It's
siren screaming, a big red crash truck sped across one corner of the airfield
towards the licking red gasoline flames and their tower of black smoke Men of
the Royal Canadian Air Force's Firefighting School at Aylmer, Ontario were going
into action. The flaming gasoline represented a crashed and burning aircraft, in
which trapped fliers would quickly die unless rescued.
Almost
before the truck had stopped it's crew began laying a blanket of fine dust over
the flames. And in nearly as little time as it takes to read this, canvas clad
firemen were charging up a path they had cut in the flames to the door of the
hypothetical aircraft. Two pilots watched this from the doorway of a hangar.
"I'll take soda with mine" one muttered. It sounded flippant,
but his face showed he was deadly serious. He had just seen how soda could save
his life, if he were trapped in the cockpit of a crashed aircraft, probably
hurt, and enveloped in flaming gasoline. For the RCAF now uses soda to fight
crash fires. Not the fizz kind of soda, but the same white powder as that on the
kitchen shelf labeled "baking soda." The fire extinguishing sodium
bicarbonate differs from the cooking ingredient only in that it is ground finer
and contains chemicals which absorb moisture so it won't cake.
The $45,000.00 truck, built to the Air Force specifications by the
Bickle-Seagrave fire engine company of Woodstock, Ontario, is the pride of the
RCAF fire department. It's the first of it's kind, the first large firefighting
unit to use Ansul dry chemical, the US trade name of the baking soda
extinguisher. The truck carries 4,000 pounds of soda and 3,200 cubic feet of
compressed nitrogen gas. Two gun type nozzles mounted on a platform atop the cab
enable the firemen to aim down at the heart of the flames. With nozzles on, twin
streams of baking soda and compressed nitrogen shoot out 50 feet.
The soda undergoes a chemical change, forming carbon dioxide
when it hits the flames. The carbon dioxide blankets the fire, smothering it by
depriving it of oxygen. The nitrogen helps too, being a heavy gas which doesn't
burn. I saw the RCAF firemen stage a demonstration of what the truck can do.

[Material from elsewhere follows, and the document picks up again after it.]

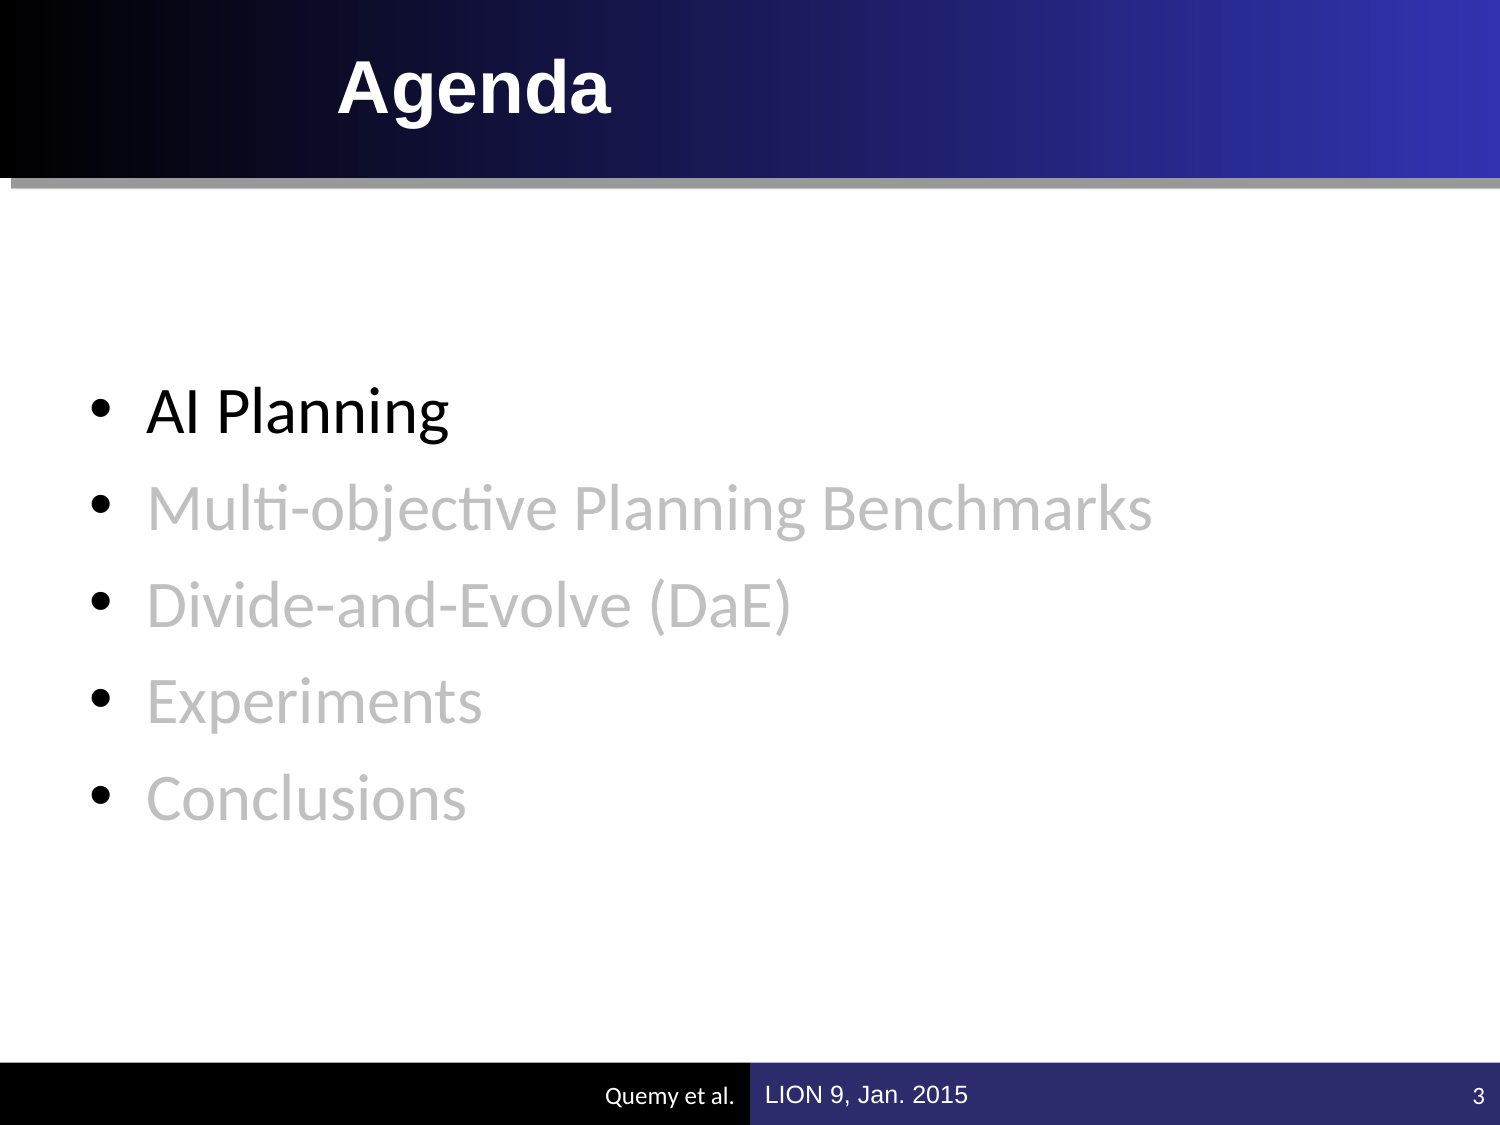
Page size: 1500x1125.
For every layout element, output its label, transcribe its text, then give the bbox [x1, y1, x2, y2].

list AI Planning Multi-objective Planning Benchmarks Divide-and-Evolve (DaE) Experiments Conclusions [75, 262, 1426, 916]
text_box Agenda [322, 31, 1214, 137]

First, they spread 300 gallons of high octane aviation gas on the body of a
wrecked aircraft and on the ground around it. A thrown match sent red flames and
greasy black smoke billowing 100 feet into the air. Then WO2 Arthur McFadyen, of
Calgary, put his truck and men into action. Two crewmen on the turret guns
loosed blasts of baking soda and nitrogen at the wall of flames.Other firemen
unreeled hoses from recesses in the sides of the truck and attacked the fire from
the flanks.
Within five seconds, actually timed, the flames had been
beaten back from the nose of the plane. had there been anyone inside, rescue
could have started immediately. And in 2 1/2 minutes the fire was completely
out. PO Bert Quinn, the RCAF's fire marshal, was a fireman in Moose Jaw for 13
years before he joined the air force. "The main thing when an aircraft
crashes on takeoff or landing - and that's when we have most of our crashes - is
to get the survivors out," Quinn explained. "When we move in, we
concentrate on beating the flames away from a door or a broken part of the
fuselage, so we can get at the people inside. Extinguishing the fire is
secondary, and we don't worry about that until we've got everybody out." In
a gasoline or kerosene fire, water is worse than useless because it spreads the
burning fuel. After study and experiment - which included tests under Artic
conditions on Exercise Sweetbriar - the RCAF firemen chose baking soda over
carbon dioxide gas, foam, water fog and other well known extinguishers as the
most effective weapon against a fuel-fed fire raging around a crashed aircraft.
Then followed design and development of the new truck. Now, 31
units of a smaller, 1000-pound capability type are being produced - enough to
equip baking soda brigades at all main RCAF bases. The United States Air Force,
United Airlines and the US Fire Underwriters Association sent their experts to
Canada to see the crash truck in action. Even the US Navy dispatched a
four-striper to study the Canadian's new technique, for on shipboard and at
shore bases the presence of ammunition makes "Fire!" a dreaded cry.
Among air personnel there's a tendency to dub Chief McFadyen's men "soda
jerks." But fliers who have seen the soda boys in action mean nothing
derogatory by it. Indeed it's becoming almost a term of endearment.